The Arsenal's Federal Women's Program Manager Megan Booker with the Directorate of Public Works introduced Washington before she spoke. "We are honored today to welcome Pine Bluff Mayor Shirley Washington as our special guest. She is a former school teacher who has taught a few here in this room," she said. "Her passion for children has led her to serve as president of the Pine Bluff Education Association and as a member of the Southeast Arkansas Arts and Science Center Board of Directors."

Booker said Washington's drive for change and revitalization is evident in downtown Pine Bluff, with new buildings being built and other construction projects underway.

"Good morning everyone. This is a welcoming spot, even though I got lost trying to find the right place," said Washington. "Once I stopped my car, I saw smiling faces coming towards me and I knew I must be in the right place. Thank you for welcoming and inviting me to be here."
Washington said the world needs to know women are special. "We deserve not just a day but an entire month. I think this is great. We are great individuals -- each one of us in our own right and life," she said. "We do wonderful things."

She said she taught school for 38 years. "Twenty-two of those years I was in the classroom and the remainder I was a building administrator. Each year, I had at least 25 or more kids in my classroom. Then for 16 years, I had sometimes close to 500 kids each year," said Washington. "That was a lot of kids to remember."

I see women as the backbone of the community, said Washington. "As I look back on my time in the classroom and schools, and on my short time as mayor, I see teachers, mentors and principals coming to school every day. Dedicating their lives to helping students succeeds every day," she said. "I see mothers, sisters, aunties, cousins and grandmothers taking care of young children. I see women in church across the city embracing the mindset of Jesus Christ. They are all working together to build a Pine Bluff that we can all be proud to call home."
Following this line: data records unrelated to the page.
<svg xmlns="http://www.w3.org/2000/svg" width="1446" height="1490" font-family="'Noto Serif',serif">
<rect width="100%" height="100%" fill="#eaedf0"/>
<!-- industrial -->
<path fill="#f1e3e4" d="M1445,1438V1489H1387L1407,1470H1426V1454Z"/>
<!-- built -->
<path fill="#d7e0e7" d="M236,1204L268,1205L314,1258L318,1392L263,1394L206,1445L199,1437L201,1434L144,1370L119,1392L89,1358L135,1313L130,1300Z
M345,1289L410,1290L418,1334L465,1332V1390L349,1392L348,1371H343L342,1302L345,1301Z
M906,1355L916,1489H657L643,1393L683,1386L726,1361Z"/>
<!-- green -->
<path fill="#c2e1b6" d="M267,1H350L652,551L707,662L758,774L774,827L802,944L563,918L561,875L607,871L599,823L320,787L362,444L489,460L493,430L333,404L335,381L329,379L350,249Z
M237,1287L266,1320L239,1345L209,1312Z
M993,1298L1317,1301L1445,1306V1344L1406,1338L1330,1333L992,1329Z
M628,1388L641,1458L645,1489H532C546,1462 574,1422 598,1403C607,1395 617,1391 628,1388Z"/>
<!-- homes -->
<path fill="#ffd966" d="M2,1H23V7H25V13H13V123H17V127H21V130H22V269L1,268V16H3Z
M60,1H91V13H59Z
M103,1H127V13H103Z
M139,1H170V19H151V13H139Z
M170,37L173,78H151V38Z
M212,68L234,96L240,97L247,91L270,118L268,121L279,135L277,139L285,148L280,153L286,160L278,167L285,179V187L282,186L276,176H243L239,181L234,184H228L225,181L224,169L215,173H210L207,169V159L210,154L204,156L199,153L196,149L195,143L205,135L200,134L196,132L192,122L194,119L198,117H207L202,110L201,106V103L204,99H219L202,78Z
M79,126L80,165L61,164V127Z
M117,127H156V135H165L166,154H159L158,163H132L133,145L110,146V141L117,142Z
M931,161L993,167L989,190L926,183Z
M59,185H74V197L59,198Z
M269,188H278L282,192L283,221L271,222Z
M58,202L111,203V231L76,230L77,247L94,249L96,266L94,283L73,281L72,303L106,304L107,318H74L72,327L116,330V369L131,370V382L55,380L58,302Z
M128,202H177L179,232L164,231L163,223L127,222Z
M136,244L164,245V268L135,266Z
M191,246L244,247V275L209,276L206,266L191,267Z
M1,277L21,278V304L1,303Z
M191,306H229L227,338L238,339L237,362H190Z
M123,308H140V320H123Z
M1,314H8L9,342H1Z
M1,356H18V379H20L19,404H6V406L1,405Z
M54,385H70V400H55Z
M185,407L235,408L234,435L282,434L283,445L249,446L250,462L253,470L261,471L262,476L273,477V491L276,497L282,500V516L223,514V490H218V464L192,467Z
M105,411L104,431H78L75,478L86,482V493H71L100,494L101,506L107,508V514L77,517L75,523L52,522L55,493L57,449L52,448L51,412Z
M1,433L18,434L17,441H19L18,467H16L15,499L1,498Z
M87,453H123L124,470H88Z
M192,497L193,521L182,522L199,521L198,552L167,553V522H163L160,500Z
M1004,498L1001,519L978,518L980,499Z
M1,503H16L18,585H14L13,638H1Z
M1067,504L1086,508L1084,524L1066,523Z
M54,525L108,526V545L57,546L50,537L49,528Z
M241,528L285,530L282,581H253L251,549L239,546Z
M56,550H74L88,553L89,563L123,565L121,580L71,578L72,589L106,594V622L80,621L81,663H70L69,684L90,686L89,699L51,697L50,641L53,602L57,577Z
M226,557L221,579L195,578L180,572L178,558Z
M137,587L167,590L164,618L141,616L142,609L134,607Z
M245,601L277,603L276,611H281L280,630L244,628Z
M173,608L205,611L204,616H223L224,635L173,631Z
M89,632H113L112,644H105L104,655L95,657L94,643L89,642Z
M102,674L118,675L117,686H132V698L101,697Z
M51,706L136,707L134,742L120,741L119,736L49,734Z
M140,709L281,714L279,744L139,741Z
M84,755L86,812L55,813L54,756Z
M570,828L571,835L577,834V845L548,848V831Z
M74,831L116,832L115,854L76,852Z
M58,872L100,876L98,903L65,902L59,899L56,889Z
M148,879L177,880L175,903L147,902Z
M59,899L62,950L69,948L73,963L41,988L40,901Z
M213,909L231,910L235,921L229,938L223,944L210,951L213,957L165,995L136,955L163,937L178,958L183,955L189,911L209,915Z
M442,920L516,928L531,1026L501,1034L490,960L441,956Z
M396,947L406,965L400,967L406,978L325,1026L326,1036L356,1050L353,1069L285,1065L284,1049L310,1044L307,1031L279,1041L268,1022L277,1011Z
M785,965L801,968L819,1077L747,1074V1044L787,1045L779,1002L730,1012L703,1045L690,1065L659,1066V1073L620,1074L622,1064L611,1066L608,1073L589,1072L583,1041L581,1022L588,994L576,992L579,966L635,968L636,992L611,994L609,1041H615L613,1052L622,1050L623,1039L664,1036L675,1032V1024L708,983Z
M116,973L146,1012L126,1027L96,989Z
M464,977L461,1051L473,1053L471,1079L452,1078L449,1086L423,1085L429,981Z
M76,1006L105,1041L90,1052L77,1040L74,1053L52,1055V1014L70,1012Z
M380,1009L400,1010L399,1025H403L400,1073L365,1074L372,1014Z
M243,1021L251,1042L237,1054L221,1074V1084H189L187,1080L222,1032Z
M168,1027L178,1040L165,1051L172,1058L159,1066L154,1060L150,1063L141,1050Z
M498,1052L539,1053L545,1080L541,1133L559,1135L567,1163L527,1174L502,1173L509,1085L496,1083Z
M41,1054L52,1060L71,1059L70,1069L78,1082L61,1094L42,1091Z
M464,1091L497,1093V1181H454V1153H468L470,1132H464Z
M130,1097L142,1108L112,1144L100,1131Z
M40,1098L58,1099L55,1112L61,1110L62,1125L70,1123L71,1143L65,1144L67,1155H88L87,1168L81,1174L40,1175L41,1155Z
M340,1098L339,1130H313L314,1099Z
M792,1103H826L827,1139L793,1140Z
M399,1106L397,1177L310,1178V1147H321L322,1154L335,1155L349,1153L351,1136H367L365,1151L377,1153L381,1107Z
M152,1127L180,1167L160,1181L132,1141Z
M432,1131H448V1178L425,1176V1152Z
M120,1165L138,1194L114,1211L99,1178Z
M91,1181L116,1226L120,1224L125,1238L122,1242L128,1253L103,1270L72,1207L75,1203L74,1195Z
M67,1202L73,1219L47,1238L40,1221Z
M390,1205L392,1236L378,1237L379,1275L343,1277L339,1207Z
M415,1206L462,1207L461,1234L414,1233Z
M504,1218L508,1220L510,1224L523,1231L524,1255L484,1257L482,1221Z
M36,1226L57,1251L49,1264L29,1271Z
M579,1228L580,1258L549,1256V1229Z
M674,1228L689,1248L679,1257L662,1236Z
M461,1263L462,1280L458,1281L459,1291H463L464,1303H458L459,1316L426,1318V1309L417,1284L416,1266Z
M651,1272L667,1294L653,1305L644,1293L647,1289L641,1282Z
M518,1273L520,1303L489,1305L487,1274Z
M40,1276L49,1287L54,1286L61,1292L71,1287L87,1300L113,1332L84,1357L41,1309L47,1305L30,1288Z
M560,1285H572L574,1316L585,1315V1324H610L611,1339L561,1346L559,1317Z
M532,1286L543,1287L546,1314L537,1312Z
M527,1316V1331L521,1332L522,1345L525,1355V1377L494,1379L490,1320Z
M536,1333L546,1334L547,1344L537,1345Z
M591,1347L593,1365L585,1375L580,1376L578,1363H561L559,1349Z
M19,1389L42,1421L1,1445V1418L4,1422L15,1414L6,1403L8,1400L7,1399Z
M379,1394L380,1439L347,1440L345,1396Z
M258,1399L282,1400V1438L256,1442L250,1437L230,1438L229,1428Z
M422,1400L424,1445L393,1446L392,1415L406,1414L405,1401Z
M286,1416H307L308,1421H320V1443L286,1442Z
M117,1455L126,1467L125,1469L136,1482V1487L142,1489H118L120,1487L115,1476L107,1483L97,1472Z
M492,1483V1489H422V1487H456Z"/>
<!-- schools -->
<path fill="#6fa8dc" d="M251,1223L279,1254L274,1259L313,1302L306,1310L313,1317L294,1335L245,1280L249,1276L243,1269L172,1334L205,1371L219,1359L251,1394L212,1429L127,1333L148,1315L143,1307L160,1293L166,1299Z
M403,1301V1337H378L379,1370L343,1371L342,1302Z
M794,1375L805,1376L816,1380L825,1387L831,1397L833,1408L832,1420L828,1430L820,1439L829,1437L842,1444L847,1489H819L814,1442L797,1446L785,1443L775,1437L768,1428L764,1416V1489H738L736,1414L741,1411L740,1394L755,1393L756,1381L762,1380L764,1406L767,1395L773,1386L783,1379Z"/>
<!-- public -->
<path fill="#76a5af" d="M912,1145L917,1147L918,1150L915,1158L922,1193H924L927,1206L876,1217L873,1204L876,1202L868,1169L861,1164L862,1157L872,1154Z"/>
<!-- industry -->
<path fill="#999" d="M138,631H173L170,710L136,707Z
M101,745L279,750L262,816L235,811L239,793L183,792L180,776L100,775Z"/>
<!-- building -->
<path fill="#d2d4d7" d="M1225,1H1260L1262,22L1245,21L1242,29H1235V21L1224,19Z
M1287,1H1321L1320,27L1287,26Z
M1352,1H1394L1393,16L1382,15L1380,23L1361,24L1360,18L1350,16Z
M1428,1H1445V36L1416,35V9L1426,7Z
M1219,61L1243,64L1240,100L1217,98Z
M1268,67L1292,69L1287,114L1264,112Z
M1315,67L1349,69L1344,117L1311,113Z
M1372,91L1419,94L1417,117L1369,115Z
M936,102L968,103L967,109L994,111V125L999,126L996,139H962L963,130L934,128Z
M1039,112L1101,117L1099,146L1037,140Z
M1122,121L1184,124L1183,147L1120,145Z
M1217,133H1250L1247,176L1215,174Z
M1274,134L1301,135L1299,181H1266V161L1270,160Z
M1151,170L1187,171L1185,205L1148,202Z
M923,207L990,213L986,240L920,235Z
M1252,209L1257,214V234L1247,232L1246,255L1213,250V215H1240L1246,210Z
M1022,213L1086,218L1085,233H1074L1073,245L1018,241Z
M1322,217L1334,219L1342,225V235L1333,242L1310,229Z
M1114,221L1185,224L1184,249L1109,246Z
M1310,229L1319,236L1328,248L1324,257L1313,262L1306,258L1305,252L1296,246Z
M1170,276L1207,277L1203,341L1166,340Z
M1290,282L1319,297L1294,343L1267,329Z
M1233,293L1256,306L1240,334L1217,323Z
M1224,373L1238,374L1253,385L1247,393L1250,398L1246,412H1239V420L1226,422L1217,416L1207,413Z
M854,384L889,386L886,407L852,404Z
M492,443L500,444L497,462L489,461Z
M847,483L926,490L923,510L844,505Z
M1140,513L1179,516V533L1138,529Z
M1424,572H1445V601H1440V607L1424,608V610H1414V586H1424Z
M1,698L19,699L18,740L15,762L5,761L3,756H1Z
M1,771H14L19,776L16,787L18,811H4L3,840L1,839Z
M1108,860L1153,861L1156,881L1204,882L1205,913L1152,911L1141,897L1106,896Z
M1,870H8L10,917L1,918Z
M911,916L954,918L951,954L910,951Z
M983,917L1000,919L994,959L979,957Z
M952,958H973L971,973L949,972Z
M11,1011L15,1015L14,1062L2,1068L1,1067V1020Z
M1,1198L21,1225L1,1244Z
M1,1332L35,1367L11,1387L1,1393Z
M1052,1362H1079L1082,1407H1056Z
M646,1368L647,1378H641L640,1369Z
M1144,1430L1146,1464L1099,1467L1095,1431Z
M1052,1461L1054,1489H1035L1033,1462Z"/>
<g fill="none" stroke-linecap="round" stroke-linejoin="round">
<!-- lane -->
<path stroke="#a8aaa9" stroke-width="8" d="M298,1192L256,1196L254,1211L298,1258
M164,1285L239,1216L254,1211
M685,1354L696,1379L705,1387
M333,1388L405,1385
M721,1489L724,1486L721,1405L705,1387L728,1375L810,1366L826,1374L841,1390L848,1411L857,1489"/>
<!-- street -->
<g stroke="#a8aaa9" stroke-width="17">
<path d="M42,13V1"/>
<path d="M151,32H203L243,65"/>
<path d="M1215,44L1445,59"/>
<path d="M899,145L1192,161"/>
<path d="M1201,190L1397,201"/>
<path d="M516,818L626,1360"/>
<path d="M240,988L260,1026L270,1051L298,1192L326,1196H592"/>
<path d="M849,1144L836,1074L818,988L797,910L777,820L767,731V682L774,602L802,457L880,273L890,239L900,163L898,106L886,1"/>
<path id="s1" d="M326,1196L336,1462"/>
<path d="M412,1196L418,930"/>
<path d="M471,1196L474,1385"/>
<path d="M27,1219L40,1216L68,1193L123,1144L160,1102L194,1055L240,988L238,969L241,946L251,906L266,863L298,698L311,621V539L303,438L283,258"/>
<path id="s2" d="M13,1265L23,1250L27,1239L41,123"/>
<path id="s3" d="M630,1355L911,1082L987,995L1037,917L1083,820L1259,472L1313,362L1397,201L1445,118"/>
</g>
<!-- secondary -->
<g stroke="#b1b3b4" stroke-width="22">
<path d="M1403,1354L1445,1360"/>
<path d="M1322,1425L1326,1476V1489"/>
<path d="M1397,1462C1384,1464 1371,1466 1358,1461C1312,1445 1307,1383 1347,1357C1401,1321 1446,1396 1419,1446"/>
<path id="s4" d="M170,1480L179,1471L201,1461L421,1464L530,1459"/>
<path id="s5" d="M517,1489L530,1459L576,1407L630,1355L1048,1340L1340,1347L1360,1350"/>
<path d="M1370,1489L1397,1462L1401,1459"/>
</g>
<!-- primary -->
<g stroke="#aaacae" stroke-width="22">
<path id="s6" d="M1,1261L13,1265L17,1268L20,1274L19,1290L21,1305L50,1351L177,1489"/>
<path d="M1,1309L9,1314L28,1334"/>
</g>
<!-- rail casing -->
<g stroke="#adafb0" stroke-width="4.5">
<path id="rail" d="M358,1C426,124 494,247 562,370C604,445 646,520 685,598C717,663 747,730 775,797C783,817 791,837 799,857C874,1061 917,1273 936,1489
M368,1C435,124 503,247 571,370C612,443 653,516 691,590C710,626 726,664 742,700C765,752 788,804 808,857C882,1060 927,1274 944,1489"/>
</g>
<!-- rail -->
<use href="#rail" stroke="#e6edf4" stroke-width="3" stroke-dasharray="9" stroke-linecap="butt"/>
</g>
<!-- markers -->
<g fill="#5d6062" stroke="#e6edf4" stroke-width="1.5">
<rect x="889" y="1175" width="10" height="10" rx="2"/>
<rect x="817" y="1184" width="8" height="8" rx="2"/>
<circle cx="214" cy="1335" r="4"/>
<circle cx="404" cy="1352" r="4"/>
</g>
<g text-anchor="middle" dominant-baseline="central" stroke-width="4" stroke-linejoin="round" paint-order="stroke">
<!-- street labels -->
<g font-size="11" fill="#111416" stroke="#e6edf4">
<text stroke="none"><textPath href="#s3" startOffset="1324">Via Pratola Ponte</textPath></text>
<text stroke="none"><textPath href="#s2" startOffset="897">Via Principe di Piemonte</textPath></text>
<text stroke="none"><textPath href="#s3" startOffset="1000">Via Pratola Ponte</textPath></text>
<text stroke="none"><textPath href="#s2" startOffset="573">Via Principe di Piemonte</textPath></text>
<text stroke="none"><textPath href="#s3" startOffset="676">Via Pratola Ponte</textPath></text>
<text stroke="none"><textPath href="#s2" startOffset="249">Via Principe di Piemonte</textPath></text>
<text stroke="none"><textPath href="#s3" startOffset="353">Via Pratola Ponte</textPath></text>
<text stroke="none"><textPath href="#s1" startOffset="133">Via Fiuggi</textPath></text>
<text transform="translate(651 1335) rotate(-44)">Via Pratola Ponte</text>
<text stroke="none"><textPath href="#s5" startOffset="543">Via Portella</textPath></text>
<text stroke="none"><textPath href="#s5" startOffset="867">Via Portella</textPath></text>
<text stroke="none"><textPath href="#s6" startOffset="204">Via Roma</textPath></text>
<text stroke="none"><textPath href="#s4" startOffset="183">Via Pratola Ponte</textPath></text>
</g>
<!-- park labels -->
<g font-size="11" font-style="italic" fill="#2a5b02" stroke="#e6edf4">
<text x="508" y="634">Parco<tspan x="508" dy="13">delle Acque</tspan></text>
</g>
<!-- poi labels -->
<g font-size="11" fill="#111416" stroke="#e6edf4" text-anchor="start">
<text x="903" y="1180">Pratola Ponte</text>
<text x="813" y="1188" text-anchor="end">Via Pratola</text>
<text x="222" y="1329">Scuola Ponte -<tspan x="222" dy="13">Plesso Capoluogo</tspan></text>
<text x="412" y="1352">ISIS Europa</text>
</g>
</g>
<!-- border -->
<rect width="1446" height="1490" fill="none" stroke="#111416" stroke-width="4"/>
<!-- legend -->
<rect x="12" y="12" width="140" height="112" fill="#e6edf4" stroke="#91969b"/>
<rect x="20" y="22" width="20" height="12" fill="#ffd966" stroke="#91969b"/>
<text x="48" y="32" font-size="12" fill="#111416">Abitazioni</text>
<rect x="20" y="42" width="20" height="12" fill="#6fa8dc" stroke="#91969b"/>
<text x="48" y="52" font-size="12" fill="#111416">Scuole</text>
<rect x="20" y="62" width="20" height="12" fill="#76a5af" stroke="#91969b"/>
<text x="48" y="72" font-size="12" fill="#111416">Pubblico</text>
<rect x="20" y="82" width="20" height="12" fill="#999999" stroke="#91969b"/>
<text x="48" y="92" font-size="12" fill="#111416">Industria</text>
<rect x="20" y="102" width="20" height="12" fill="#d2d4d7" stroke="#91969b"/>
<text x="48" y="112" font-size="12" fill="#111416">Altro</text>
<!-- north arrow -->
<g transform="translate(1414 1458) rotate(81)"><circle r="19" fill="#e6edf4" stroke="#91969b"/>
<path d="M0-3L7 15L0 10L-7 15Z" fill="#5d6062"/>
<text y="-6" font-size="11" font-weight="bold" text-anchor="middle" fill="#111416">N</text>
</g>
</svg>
Washington said when she thought of women who were champions of peace and non-violence, she thought of women from the past.

"Any time you hear the name Rosa Parks, you immediately think of a lady going home from work who refused to give up her seat on the bus one day. That took courage. That took someone who was strong and was willing to stand up for something right," she said. "I think of Hannah, the prophetess and mother of Samuel. I think of people right here in our community. Women who have taken the baton to move things forward."

Speaking about her mother, Washington said she wanted the best for her children. "She was a good mother and tried her best to provide everything we needed, even though her income was about five dollars a week. She raised us (seven kids) to perfection," she said. "When I talk about a person of peace, my mother taught us to get along. She said you love your siblings. She told us to avoid fighting in school, but always let them know you aren't afraid. You just know there is a better way."

In the past and even in our own lifetimes, women are strong, bold and a catalyst for change, said Washington. "These women exemplify how one can change the trajectory of the future, how they can change that trajectory for generations and the fight still continues," she said. "The message is we have to and must keep fighting because there are still battles to be won. We fight for our voices to be heard."

Following the mayor's presentation, Roch Byrne, PBA's Deputy to the Commander, presented Washington with a certificate of appreciation.

Arsenal Commander Col. Luis Ortiz presented the FWP Woman of the Year award to Anne McGuire with the Directorate of Public Works, and the FWP Supervisor/Leader of the Year award was presented to Karen Whitlow with the Directorate of Material Management.